Slacken the bleed nipple, place the pipe on the nipple and watch to see if any air comes out.

Check the pas reservoir is full, put the other end of the pipe in the empty bottle and start the engine. The oil will now start to pump out, so you need to continually top the reservoir. Allow this to continue until the bottle is near to being full, then stop the engine. Tighten the bleed nipple so it doesn't suck any air back in.

Empty the bottle and put back in position, check the level of fluid in the reservoir. No reopen the bleed nipple, start the motor and continue as before until you have put 3.4 ltrs of new fluid into the reservoir.

When you have, stop the engine, tighten the bleed nipple, check the reservoir level and top-up as necessary, remove the pipe.

Now check the feel/weight of the steering. Over the following two days check for air in the reservoir by opening the bleed nipple with a pipe on it and listen to the pipe, for air bubbles. When there are none - the job is done.
 
I had the same problem when i went off roading and waded through some deep water , more like a liquid cement then water. any way other a period of time my steering progressivly got stiffer and heavier, steering would not return to centre without me pulling it straight.
the steering column from the steering bax upto the uj near the bulk head was encrusted in mud like cement from the wading. power washed off the crud first then soaked the uj's in wd and jack front of car up on axle stands and worked to and thro until it loosed up then jetwashed again re soaked in wd again and worked to and thro for another 20 mins then i soaked in new oil again working the steering back and forth, all appears ok upto now , that was 3 months ago. so give it go worth a try.
all the best
Mark
 
As regards changing the pas fluid, I am not sure but I think the pas fluid in a D2 is not the same as a 300. Worth changing it as suggested but I'd check which fluid it is first just in case.
 
As regards changing the pas fluid, I am not sure but I think the pas fluid in a D2 is not the same as a 300. Worth changing it as suggested but I'd check which fluid it is first just in case.

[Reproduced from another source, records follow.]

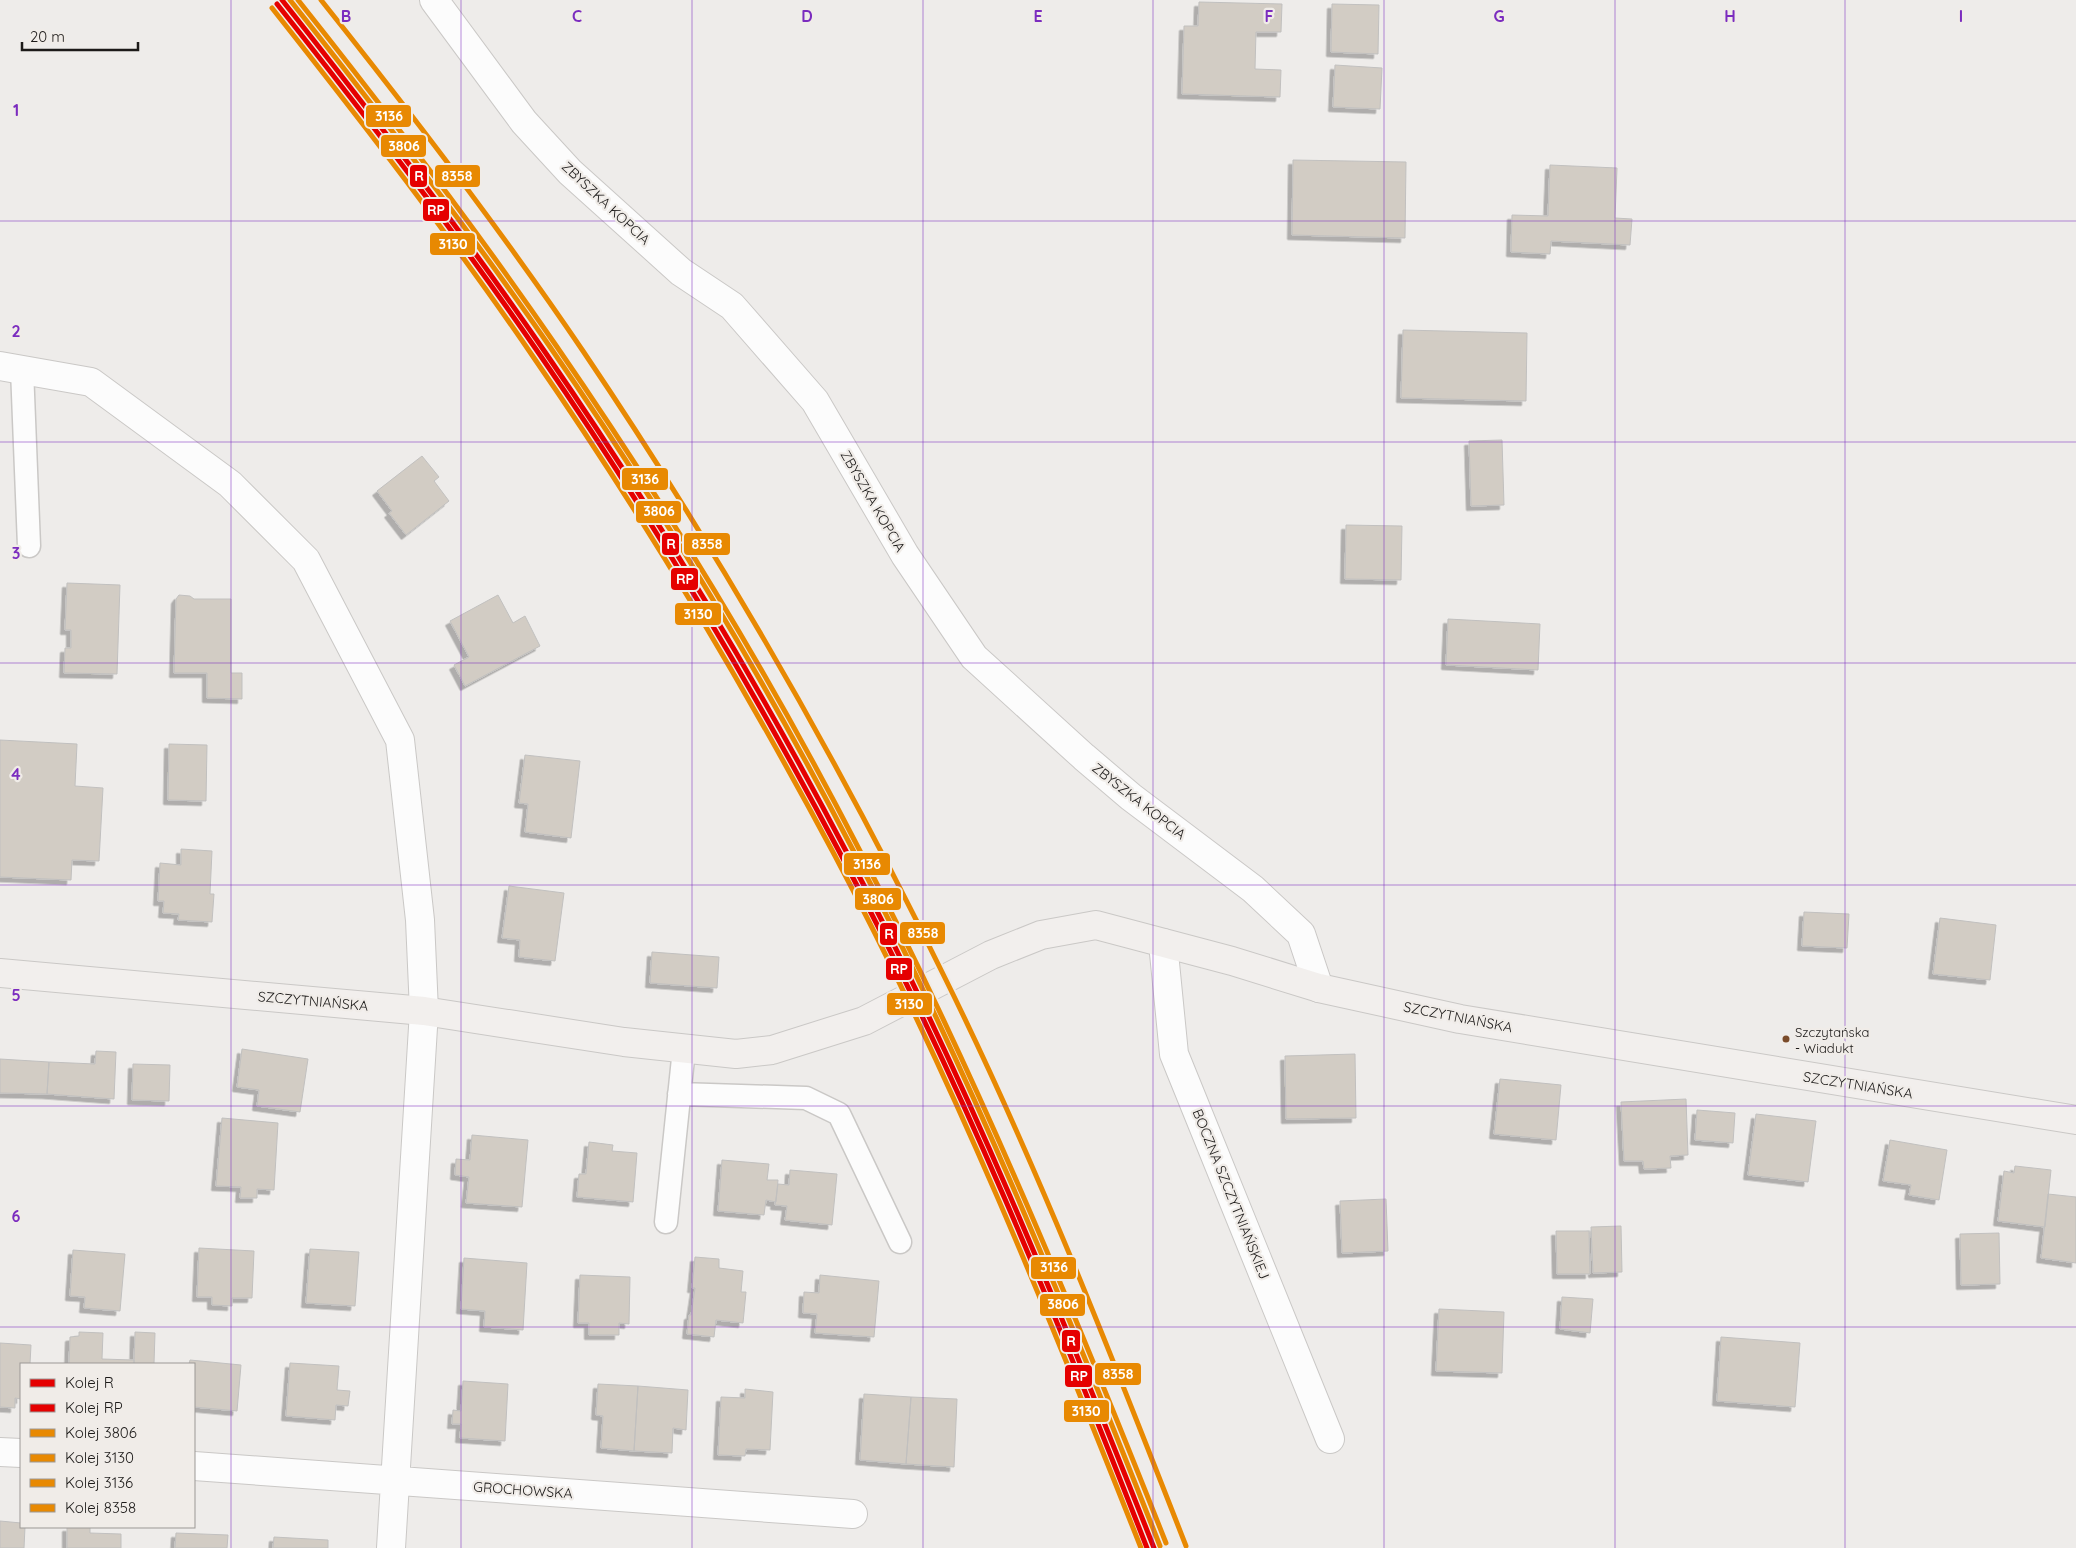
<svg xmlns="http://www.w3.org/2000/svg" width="2076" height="1548" viewBox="0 0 2076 1548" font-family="Quicksand,sans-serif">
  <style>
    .building { fill: #d2ccc4; stroke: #c1c0bf; filter: url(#shadow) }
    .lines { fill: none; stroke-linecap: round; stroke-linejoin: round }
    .lane-casing { stroke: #cac8c6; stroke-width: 25 }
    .street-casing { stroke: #cac8c6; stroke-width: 30 }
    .secondary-casing { stroke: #cac8c6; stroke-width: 30 }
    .lane { stroke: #fcfcfc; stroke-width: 22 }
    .street { stroke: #fcfcfc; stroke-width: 28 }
    .secondary { stroke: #f2efed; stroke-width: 28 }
    .rail-1-casing { stroke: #f0ece8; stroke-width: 9 }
    .rail-2-casing { stroke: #f0ece8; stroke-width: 9 }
    .rail-3-casing { stroke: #f0ece8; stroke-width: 9 }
    .rail-4-casing { stroke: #f0ece8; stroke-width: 9 }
    .rail-5-casing { stroke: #f0ece8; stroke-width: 9 }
    .rail-6-casing { stroke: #f0ece8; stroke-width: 9 }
    .rail-1 { stroke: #e50000; stroke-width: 5 }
    .rail-2 { stroke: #e50000; stroke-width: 5 }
    .rail-3 { stroke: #e88902; stroke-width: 5 }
    .rail-4 { stroke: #e88902; stroke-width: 5 }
    .rail-5 { stroke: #e88902; stroke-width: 5 }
    .rail-6 { stroke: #e88902; stroke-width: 5 }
    .grid { fill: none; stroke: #7b2cbf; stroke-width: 1; stroke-opacity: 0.55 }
    .bus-dot { fill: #7a4b2a; stroke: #f0ece8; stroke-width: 2 }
    .labels { text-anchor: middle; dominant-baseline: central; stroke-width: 4.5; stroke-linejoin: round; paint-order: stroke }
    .bus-label { font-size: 13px; fill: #1c1a19; stroke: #f0ece8; text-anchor: start }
    .street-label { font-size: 14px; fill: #1c1a19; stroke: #f0ece8 }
    .grid-label { font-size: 16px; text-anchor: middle; font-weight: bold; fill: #7b2cbf; stroke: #f0ece8; stroke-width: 4.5; stroke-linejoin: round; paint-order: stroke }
    .line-badge { stroke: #f0ece8; stroke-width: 2 }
    .badge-label { font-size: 14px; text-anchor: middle; font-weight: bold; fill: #fff }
  </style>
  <defs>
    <filter id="shadow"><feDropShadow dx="-4.5" dy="4.5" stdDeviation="0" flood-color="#0004"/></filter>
  </defs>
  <rect width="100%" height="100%" fill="#eeecea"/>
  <path class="building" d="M1199,2l83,2 -1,28h-25l-1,37 26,1 -1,27 -98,-3 2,-68h14z
    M1332,4l47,1 -1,49 -47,-2z
    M1335,65l47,3 -2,41 -47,-2z
    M1293,160l113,2 -1,76 -113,-3z
    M1550,165l67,3 -2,50 17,1 -2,26 -79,-4 -1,13 -39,-2 1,-37 36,1z
    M1403,330l124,3 -1,68 -125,-3z
    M1502,440l2,65 -33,1 -2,-65z
    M422,456l17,21 -5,4 15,20 -43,34 -17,-22 3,-2 -15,-20z
    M1346,525l56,1 -1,54 -56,-1z
    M67,583l53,2 -3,89 -53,-1 1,-25h6v-18h-6z
    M179,595l11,1 4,3h37v74h11v26l-35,-1v-25h-33l2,-74z
    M498,595l15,28 12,-7 15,30 -75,40 -11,-21 15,-8 -19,-36z
    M1448,619l92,5 -2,46 -92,-5z
    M0,740l77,4 -2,42 28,2 -4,73 -27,-1 -1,20 -71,-3z
    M169,744l38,1 -1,56 -38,-1z
    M525,755l55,6 -9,77 -46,-6 3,-28 -9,-1z
    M181,849l31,2 -2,43h4l-2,28 -34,-2 1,-6 -16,-1 1,-12h-6l2,-38 21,2z
    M509,886l55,7 -9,68 -36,-4 1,-17 -18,-2z
    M1804,912l45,2 -2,34 -45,-2z
    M1940,918l56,7 -6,55 -57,-6z
    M652,952l67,5 -2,31 -67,-5z
    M242,1049l66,10 -8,53 -43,-6 2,-16 -22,-3z
    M96,1051l20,1 -2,47 -67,-5 2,-32 46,2z
    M1355,1054l1,64 -70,1 -1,-63z
    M0,1059l49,3 -2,32 -47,-1z
    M133,1064l37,1 -1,36 -37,-1z
    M1500,1079l61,6 -5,55 -62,-6z
    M1686,1099l2,56 -18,1 1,12 -27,1 -1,-8h-19l-3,-59z
    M1697,1110l38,3 -2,30 -38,-3z
    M1756,1114l60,7 -8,61 -60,-7z
    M222,1118l56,5 -4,67 -17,-1v9h-17l1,-11 -25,-1z
    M472,1135l56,5 -6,67 -56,-4 3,-26 -14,-2 1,-16 14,1z
    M1890,1140l57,10 -8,50 -30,-5 2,-10 -28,-4z
    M589,1142l24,3 -1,6 25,2 -4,49 -56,-5 2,-23h7z
    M722,1160l47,4 -2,16h11l-2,22 -10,-2 -2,15 -46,-4z
    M2015,1166l36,4 -6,57 -47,-6 6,-50 10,2z
    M790,1170l47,4 -5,51 -47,-5 2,-14 -12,-1 3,-21 11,1z
    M2048,1194l28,3v66l-35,-5z
    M1386,1199l2,52 -46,2 -2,-52z
    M1621,1226l1,46 -29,1 -2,-46z
    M1556,1231h33l1,43h-33z
    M1999,1233l1,51 -39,1 -1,-51z
    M199,1248l55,3 -2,47h-20v8l-20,-1v-8h-15z
    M310,1249l49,3 -4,54 -49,-3z
    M73,1250l52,4 -5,57 -36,-3 1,-11 -15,-1z
    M695,1257l24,2v9l24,3 -2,21h5l-3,31 -27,-3 -2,17 -27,-3 2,-19h2l4,-27h-3z
    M464,1258l63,5 -4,67 -39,-3 1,-16 -24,-2z
    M580,1275l50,2 -1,47 -10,-1v12h-30v-12h-11z
    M820,1275l59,6 -5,56 -59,-4 2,-19 -14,-1 1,-21 15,1z
    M1562,1297l31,2 -3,34 -30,-4z
    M1439,1309l65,3 -2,61 -66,-2z
    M79,1332l24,1 -1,26 32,1v4h-65l1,-27 9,-1z
    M135,1332l20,1 -1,31h-20z
    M1721,1337l79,6 -5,64 -78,-6z
    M0,1343l31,2 -1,19h-9v35l-6,-1v10l-15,-1z
    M190,1360l51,5 -4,46 -43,-4v-43h-5z
    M290,1363l49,3 -2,24 13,1 -2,15 -12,-1 -1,15 -49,-4z
    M463,1381l45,3 -3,57 -45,-3 1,-14h-9l1,-14 8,1z
    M598,1384l40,2 -4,65 -33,-3 2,-32 -7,-1z
    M638,1386l50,4 -2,40 -13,-2 -1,25 -38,-2z
    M745,1389l28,3 -3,58 -24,-1 -1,7 -27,-1 3,-58 24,1z
    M864,1394l47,3 -5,67 -46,-4z
    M911,1397l46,2 -3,68 -48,-3z
    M0,1521l21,2v4h4l-1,21h-24z
    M67,1527h23v6l31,1v14h-54z
    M176,1533l52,2 -1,13h-52z
    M274,1537l54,3v8h-55z"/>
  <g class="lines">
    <g class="lane-casing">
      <path id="lane" d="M22,369l7,177
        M679,1094l127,4 33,16 61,128
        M666,1222l18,-173"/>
    </g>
    <g class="street-casing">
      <path id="street" d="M434,0l90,122 46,50 111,100 51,34 83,95 90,154 69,102 110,100 47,40 122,92 48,45 18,54
        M0,366l91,16 139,102 76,76 94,180 20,180 4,91 -33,537
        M1163,943l11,111 156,385
        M0,1452l21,1
        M194,1466l659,48"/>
    </g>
    <g class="secondary-casing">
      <path id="secondary" d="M0,973l424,38 200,31 112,12 36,-4 92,-29 127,-66 50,-20 55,-10 136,36 87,27 141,31 616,101"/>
    </g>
    <use href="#lane" class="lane"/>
    <use href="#street" class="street"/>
    <use href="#secondary" class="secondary"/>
    <g class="rail-1-casing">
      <path id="rail-1" d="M282,0c91,115 180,231 263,352 110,160 211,327 301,499 119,225 215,461 308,697"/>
    </g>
    <g class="rail-2-casing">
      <path id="rail-2" d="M277,4c91,115 180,230 263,351 110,160 209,326 300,498 119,224 215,459 307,695"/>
    </g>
    <g class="rail-3-casing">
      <path id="rail-3" d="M290,0c89,112 176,226 258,344 112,162 214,331 305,506 118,225 214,460 307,696"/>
    </g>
    <g class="rail-4-casing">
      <path id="rail-4" d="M272,8c90,114 180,230 262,350 110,159 209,326 300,496 119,224 214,459 307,694"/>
    </g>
    <g class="rail-5-casing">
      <path id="rail-5" d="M298,0c89,112 176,226 257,344 111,161 214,330 304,505 117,225 214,459 307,694"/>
    </g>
    <g class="rail-6-casing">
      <path id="rail-6" d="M321,0c91,114 180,230 262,351 135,200 256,410 362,627 91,184 166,376 241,568"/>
    </g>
    <use href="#rail-1" class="rail-1"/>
    <use href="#rail-2" class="rail-2"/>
    <use href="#rail-3" class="rail-3"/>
    <use href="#rail-4" class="rail-4"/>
    <use href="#rail-5" class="rail-5"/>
    <use href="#rail-6" class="rail-6"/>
  </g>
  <path class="grid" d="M231,0v1548M461,0v1548M692,0v1548M923,0v1548M1153,0v1548M1384,0v1548M1615,0v1548M1845,0v1548M0,221h2076M0,442h2076M0,663h2076M0,885h2076M0,1106h2076M0,1327h2076"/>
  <circle class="bus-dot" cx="1786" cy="1039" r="4.5"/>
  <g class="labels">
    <g class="bus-label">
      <text x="1795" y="1032">Szczytańska<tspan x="1795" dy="16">- Wiadukt</tspan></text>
    </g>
    <g class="street-label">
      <text transform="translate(606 203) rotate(43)">ZBYSZKA KOPCIA</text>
      <text transform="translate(873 501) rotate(60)">ZBYSZKA KOPCIA</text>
      <text transform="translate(1139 801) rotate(38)">ZBYSZKA KOPCIA</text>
      <text transform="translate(313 1001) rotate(5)">SZCZYTNIAŃSKA</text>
      <text transform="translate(1458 1017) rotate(11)">SZCZYTNIAŃSKA</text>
      <text transform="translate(1858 1085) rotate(9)">SZCZYTNIAŃSKA</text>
      <text transform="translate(1231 1194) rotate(68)">BOCZNA SZCZYTNIAŃSKIEJ</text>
      <text transform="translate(523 1490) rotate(4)">GROCHOWSKA</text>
    </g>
  </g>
  <g class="grid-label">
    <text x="346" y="22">B</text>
    <text x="577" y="22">C</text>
    <text x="807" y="22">D</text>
    <text x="1038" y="22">E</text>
    <text x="1269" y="22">F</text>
    <text x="1499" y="22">G</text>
    <text x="1730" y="22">H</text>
    <text x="1961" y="22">I</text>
    <text x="16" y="116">1</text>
    <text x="16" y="337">2</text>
    <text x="16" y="559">3</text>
    <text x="16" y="780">4</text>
    <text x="16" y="1001">5</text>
    <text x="16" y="1222">6</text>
  </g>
  <g class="line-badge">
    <rect x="365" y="104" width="47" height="24" rx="5" fill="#e88902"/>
    <rect x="380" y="134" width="47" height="24" rx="5" fill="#e88902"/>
    <rect x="434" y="164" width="47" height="24" rx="5" fill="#e88902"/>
    <rect x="409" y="164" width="19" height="24" rx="5" fill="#e50000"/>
    <rect x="422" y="198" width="28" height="24" rx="5" fill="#e50000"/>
    <rect x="429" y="232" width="47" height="24" rx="5" fill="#e88902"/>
    <rect x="621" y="467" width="48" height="24" rx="5" fill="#e88902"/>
    <rect x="635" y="500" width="47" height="24" rx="5" fill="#e88902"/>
    <rect x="683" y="532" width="48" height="24" rx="5" fill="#e88902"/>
    <rect x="661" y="532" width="19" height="24" rx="5" fill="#e50000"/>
    <rect x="670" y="567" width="29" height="24" rx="5" fill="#e50000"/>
    <rect x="674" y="602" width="48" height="24" rx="5" fill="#e88902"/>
    <rect x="843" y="852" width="48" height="24" rx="5" fill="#e88902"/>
    <rect x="854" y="887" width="48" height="24" rx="5" fill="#e88902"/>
    <rect x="899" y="921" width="47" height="24" rx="5" fill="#e88902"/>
    <rect x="879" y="922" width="19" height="24" rx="5" fill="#e50000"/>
    <rect x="885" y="957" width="28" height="24" rx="5" fill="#e50000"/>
    <rect x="886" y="992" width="47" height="24" rx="5" fill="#e88902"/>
    <rect x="1030" y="1256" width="47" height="24" rx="5" fill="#e88902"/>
    <rect x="1039" y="1293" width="47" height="24" rx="5" fill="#e88902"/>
    <rect x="1061" y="1329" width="20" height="24" rx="5" fill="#e50000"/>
    <rect x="1094" y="1362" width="48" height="24" rx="5" fill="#e88902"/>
    <rect x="1064" y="1364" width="29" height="24" rx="5" fill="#e50000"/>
    <rect x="1063" y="1399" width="47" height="24" rx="5" fill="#e88902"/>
  </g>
  <g class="badge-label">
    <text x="389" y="121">3136</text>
    <text x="404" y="151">3806</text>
    <text x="457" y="181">8358</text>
    <text x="419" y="181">R</text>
    <text x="436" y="215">RP</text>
    <text x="453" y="249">3130</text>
    <text x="645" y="484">3136</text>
    <text x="659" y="516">3806</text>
    <text x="707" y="549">8358</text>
    <text x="671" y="549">R</text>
    <text x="685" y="584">RP</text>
    <text x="698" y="619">3130</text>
    <text x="867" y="869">3136</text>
    <text x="878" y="904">3806</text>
    <text x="923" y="938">8358</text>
    <text x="889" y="939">R</text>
    <text x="899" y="974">RP</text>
    <text x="909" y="1009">3130</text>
    <text x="1054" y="1272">3136</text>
    <text x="1063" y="1309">3806</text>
    <text x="1071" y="1346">R</text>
    <text x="1118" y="1379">8358</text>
    <text x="1079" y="1381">RP</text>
    <text x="1086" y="1416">3130</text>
  </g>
  <rect x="20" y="1363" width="175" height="165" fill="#f0ece8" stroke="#9b9895"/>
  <rect x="30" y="1379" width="25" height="8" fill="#e50000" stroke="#9b9895"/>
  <text x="65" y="1388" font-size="15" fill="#1c1a19">Kolej R</text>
  <rect x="30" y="1404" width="25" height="8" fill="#e50000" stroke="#9b9895"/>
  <text x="65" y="1413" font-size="15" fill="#1c1a19">Kolej RP</text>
  <rect x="30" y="1429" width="25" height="8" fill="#e88902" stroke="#9b9895"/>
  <text x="65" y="1438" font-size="15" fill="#1c1a19">Kolej 3806</text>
  <rect x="30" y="1454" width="25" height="8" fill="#e88902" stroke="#9b9895"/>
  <text x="65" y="1463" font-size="15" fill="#1c1a19">Kolej 3130</text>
  <rect x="30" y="1479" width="25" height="8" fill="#e88902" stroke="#9b9895"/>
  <text x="65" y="1488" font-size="15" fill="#1c1a19">Kolej 3136</text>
  <rect x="30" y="1504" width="25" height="8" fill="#e88902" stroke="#9b9895"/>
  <text x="65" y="1513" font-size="15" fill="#1c1a19">Kolej 8358</text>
  <path d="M22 42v8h116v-8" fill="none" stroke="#1c1a19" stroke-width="2.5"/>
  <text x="30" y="42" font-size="15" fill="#1c1a19" stroke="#f0ece8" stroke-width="4" paint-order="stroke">20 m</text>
</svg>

You are right to say that for a D2, LR put in a branded Texaco PAS and ACE fluid which is very expensive. Lots of owners have successfully migrated to std pas fluid ie Dexron III for the pas system and some changed the ACE system to it as well.

Dave
 
so we're saying that (on a disco 1) you cannot jump belled the box when running the engine, you have to turn it off and then listen for bubbles? does the fluid run up the tube til the level of the reservoir?

would you mind expanding slightly on the second part of the bleeding? i would have only done it with the engine running tbh, maybe thats my problem?

cheers, sam
 
so we're saying that (on a disco 1) you cannot jump belled the box when running the engine, you have to turn it off and then listen for bubbles? does the fluid run up the tube til the level of the reservoir?

would you mind expanding slightly on the second part of the bleeding? i would have only done it with the engine running tbh, maybe thats my problem?

cheers, sam

Hi Sam, I'm not at all sure what you meant in your first paragraph so Ill just say that; 1. to remove the old oil you need the engine running to pump it through & 2. to get the last bits of air out you don't need the engine running - I found that all I needed to do was connect the plastic tube and open the bleed valve and listen for air bubbles.


Dave
 
sorry dave, blasted iphone changed a few words for me! anyway, right, i got that now, i'll give it a whirl - i changed my steering box and never bled the system (assumed it would flush its own bubbles out) so maybe thats why my steering is often patchy.